I may have to stop shopping at the Rural King.
For Dopers unfamiliar with this countrified chain, think Tractor Supply, only double the size and with extra redneck.
It’s not so much the in-your-face customer sentiments, although that can occasionally be a bit disconcerting, as with the young couple in the adjoining checkout line, the male half wearing a “You Stomp On My Flag, I’ll Stomp Your Ass” t-shirt, his significant other decked out in a “Defend Our House - Rupp Arena” t-shirt. I was concerned about blending in given that I was sporting a Social Distortion face mask, but my Chuy’s t-shirt with Bill Clinton saying “I Did Not Have Tex-Mex With That Woman” probably helped.
No, these days the problem is that when I enter the store I feel like a giant germ is holding the door for me. There is a significant percentage of customers (and sometimes staff) for whom masks are evidently optional, if they have any conception of how to wear them (re the young couple previously referred to, one had no mask and the other had a plastic shield which sort of blocked his mouth but was open to the air).

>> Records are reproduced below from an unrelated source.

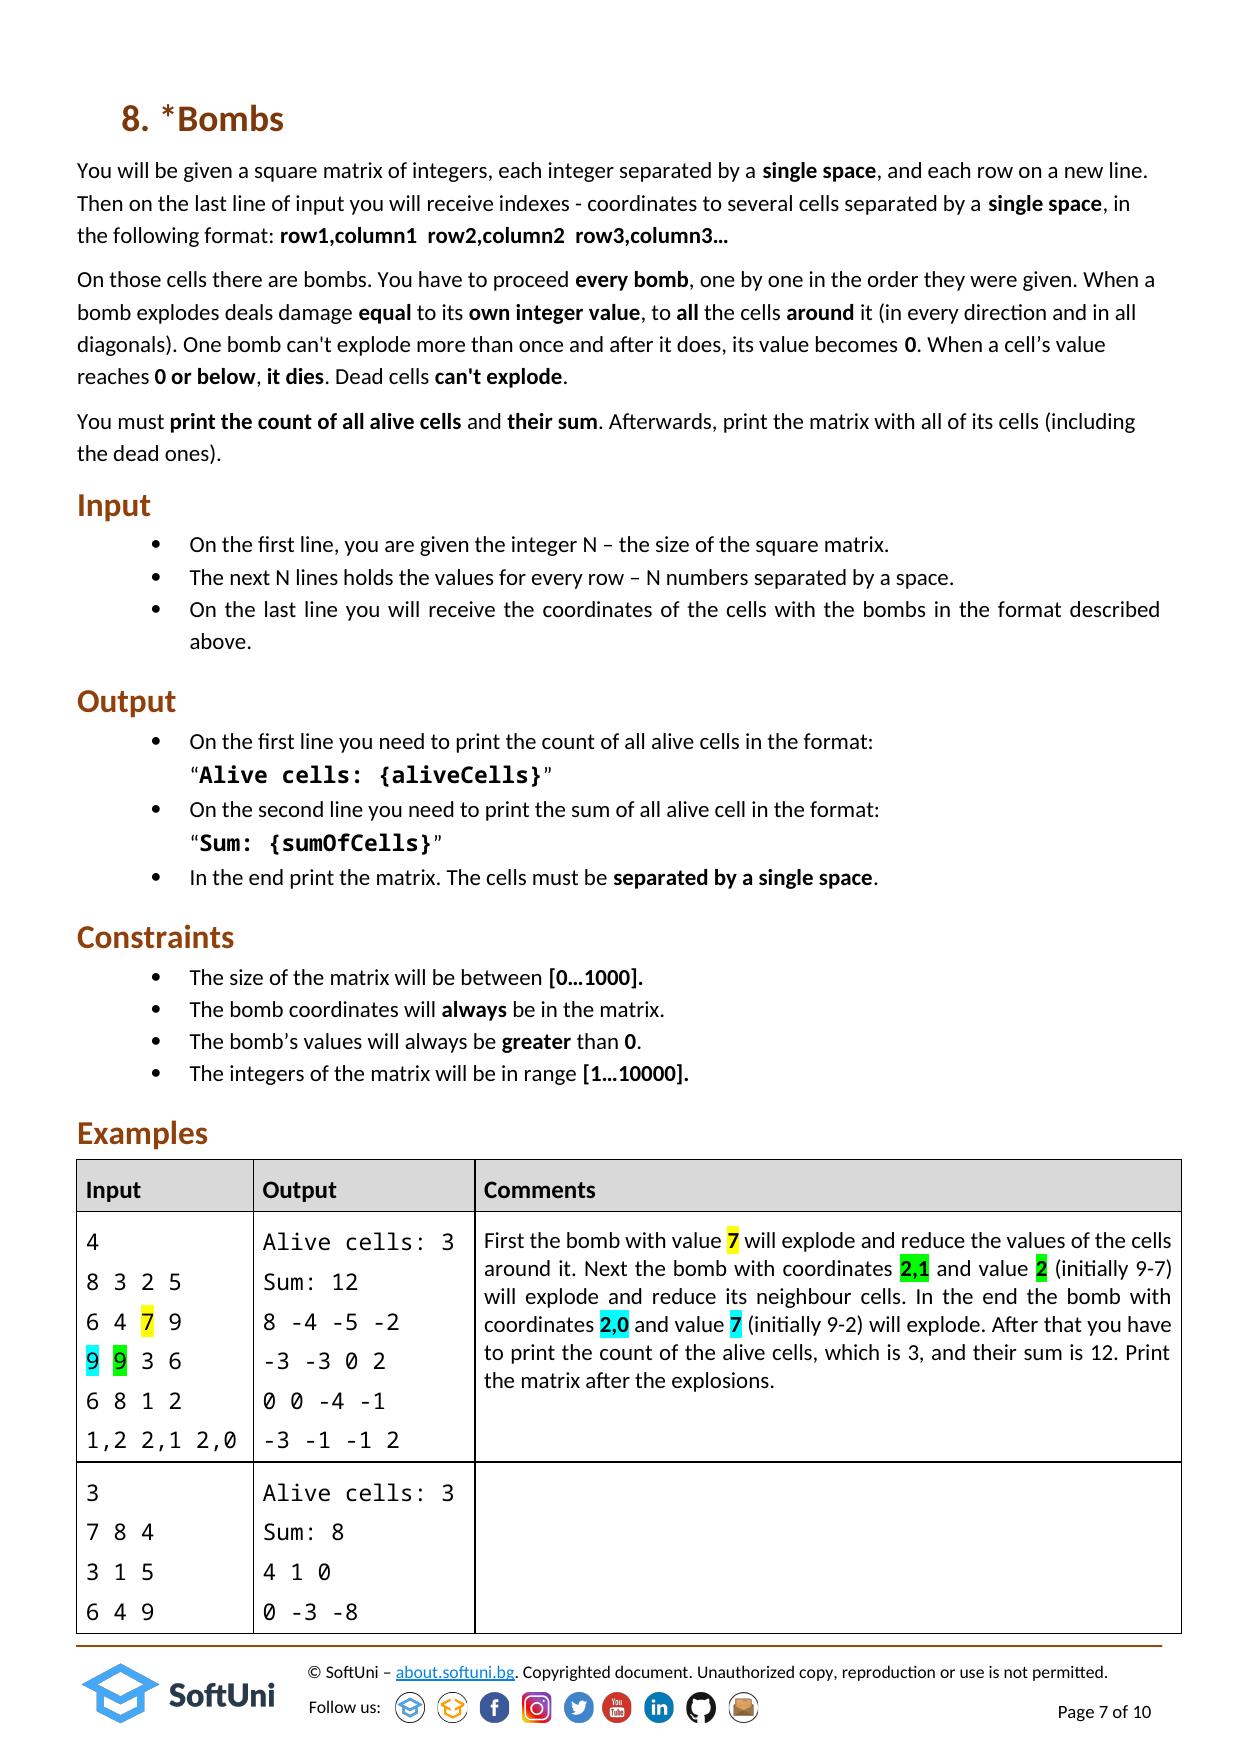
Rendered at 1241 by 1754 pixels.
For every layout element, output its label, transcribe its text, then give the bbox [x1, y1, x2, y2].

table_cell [77, 1463, 253, 1633]
list On the last line you will receive the coordinates of the cells with the bombs in the format described above. [152, 595, 1163, 655]
text You will be given a square matrix of integers, each integer separated by a single space, and each row on a new line. Then on the last line of input you will receive indexes - coordinates to several cells separated by a single space, in the following format: row1,column1 row2,column2 row3,column3… [77, 156, 1163, 249]
list The next N lines holds the values for every row – N numbers separated by a space. [152, 563, 1163, 591]
table_cell [476, 1463, 1181, 1633]
picture [665, 1714, 674, 1723]
list On the first line, you are given the integer N – the size of the square matrix. [152, 530, 1163, 558]
subtitle Input [77, 484, 1163, 524]
text On those cells there are bombs. You have to proceed every bomb, one by one in the order they were given. When a bomb explodes deals damage equal to its own integer value, to all the cells around it (in every direction and in all diagonals). One bomb can't explode more than once and after it does, its value becomes 0. When a cell’s value reaches 0 or below, it dies. Dead cells can't explode. [77, 266, 1163, 390]
table_header Output [254, 1160, 474, 1211]
list The size of the matrix will be between [0…1000]. [152, 963, 1163, 991]
picture [658, 1705, 667, 1714]
list The bomb’s values will always be greater than 0. [152, 1027, 1163, 1055]
table_cell First the bomb with value 7 will explode and reduce the values of the cells around it. Next the bomb with coordinates 2,1 and value 2 (initially 9-7) will explode and reduce its neighbour cells. In the end the bomb with coordinates 2,0 and value 7 (initially 9-2) will explode. After that you have to print the count of the alive cells, which is 3, and their sum is 12. Print the matrix after the explosions. [476, 1212, 1181, 1461]
list “Alive cells: {aliveCells}” [189, 759, 1163, 790]
picture [644, 1714, 653, 1723]
list The integers of the matrix will be in range [1…10000]. [152, 1059, 1163, 1087]
picture [644, 1692, 653, 1701]
list In the end print the matrix. The cells must be separated by a single space. [152, 863, 1163, 891]
picture [564, 1692, 594, 1723]
subtitle *Bombs [121, 95, 1163, 141]
text You must print the count of all alive cells and their sum. Afterwards, print the matrix with all of its cells (including the dead ones). [77, 407, 1163, 467]
table_header Comments [476, 1160, 1181, 1211]
picture [686, 1692, 716, 1723]
subtitle Output [77, 680, 1163, 721]
picture [395, 1692, 425, 1723]
subtitle Examples [77, 1112, 1163, 1153]
list On the second line you need to print the sum of all alive cell in the format: [152, 795, 1163, 823]
picture [522, 1692, 552, 1723]
subtitle Constraints [77, 916, 1163, 957]
picture [728, 1692, 759, 1723]
list “Sum: {sumOfCells}” [189, 827, 1163, 858]
table_header Input [77, 1160, 253, 1211]
picture [602, 1692, 632, 1723]
list On the first line you need to print the count of all alive cells in the format: [152, 727, 1163, 755]
picture [479, 1692, 510, 1723]
picture [437, 1692, 468, 1723]
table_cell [254, 1463, 474, 1633]
picture [75, 1658, 281, 1729]
table_cell Alive cells: 3 Sum: 12 8 -4 -5 -2 -3 -3 0 2 0 0 -4 -1 -3 -1 -1 2 [254, 1212, 474, 1461]
picture [665, 1692, 674, 1701]
table_cell 4 8 3 2 5 6 4 7 9 9 9 3 6 6 8 1 2 1,2 2,1 2,0 [77, 1212, 253, 1461]
list The bomb coordinates will always be in the matrix. [152, 995, 1163, 1023]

The checkout area in front of the entrance/exit doors is always congested, partly because people move at a molasses-like pace due to the need to socialize, confusion over the nature of modern transactions or because they are suddenly seized by a zombie trance state and have no conception of where they are or what they should be doing.
There was a geezer ahead of me in line who seemed to have been transported through a time warp from 1952. He had a credit card but evidently no idea how to use it. The cashier had to give him detailed instructions, and in order to respond to her it was necessary for him to pull his mask down under his nose. This signifies that either his nostrils are connected to his inner ears, or that that he literally speaks through his nose, since as we all know, sound will not travel through a cloth mask.

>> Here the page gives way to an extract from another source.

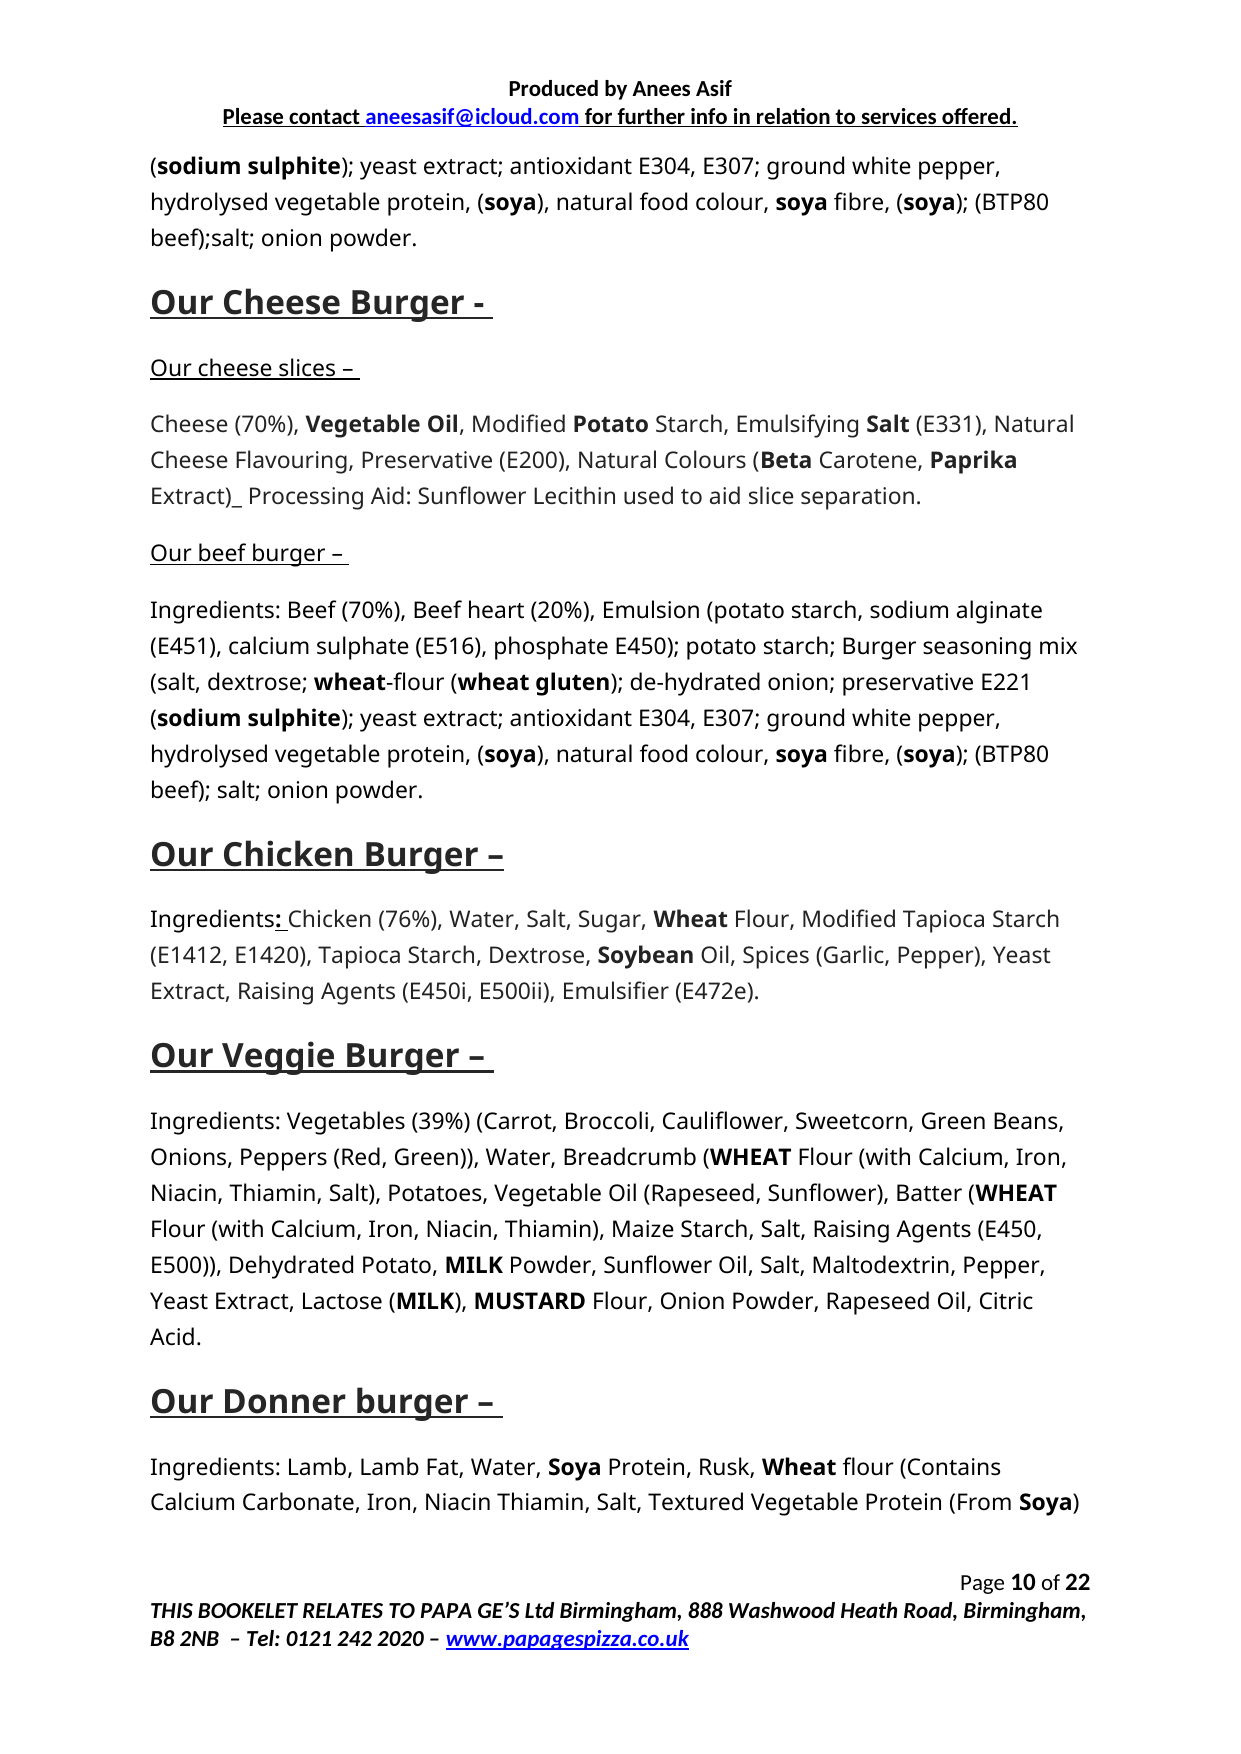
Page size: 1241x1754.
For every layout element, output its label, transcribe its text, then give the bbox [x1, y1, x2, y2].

I gave up at that point and moved to another line, which in defiance of Jackmannii’s Law of Checkout Lines, actually moved faster than the line I’d been on.
*I know, why go to Rural King in the first place? They have important items necessary to survival in the outback, including animal feed, garden tools, enormous tubs of jerky, a great assortment of baby chicks (in season) and pandemic candy supplies unavailable anywhere else.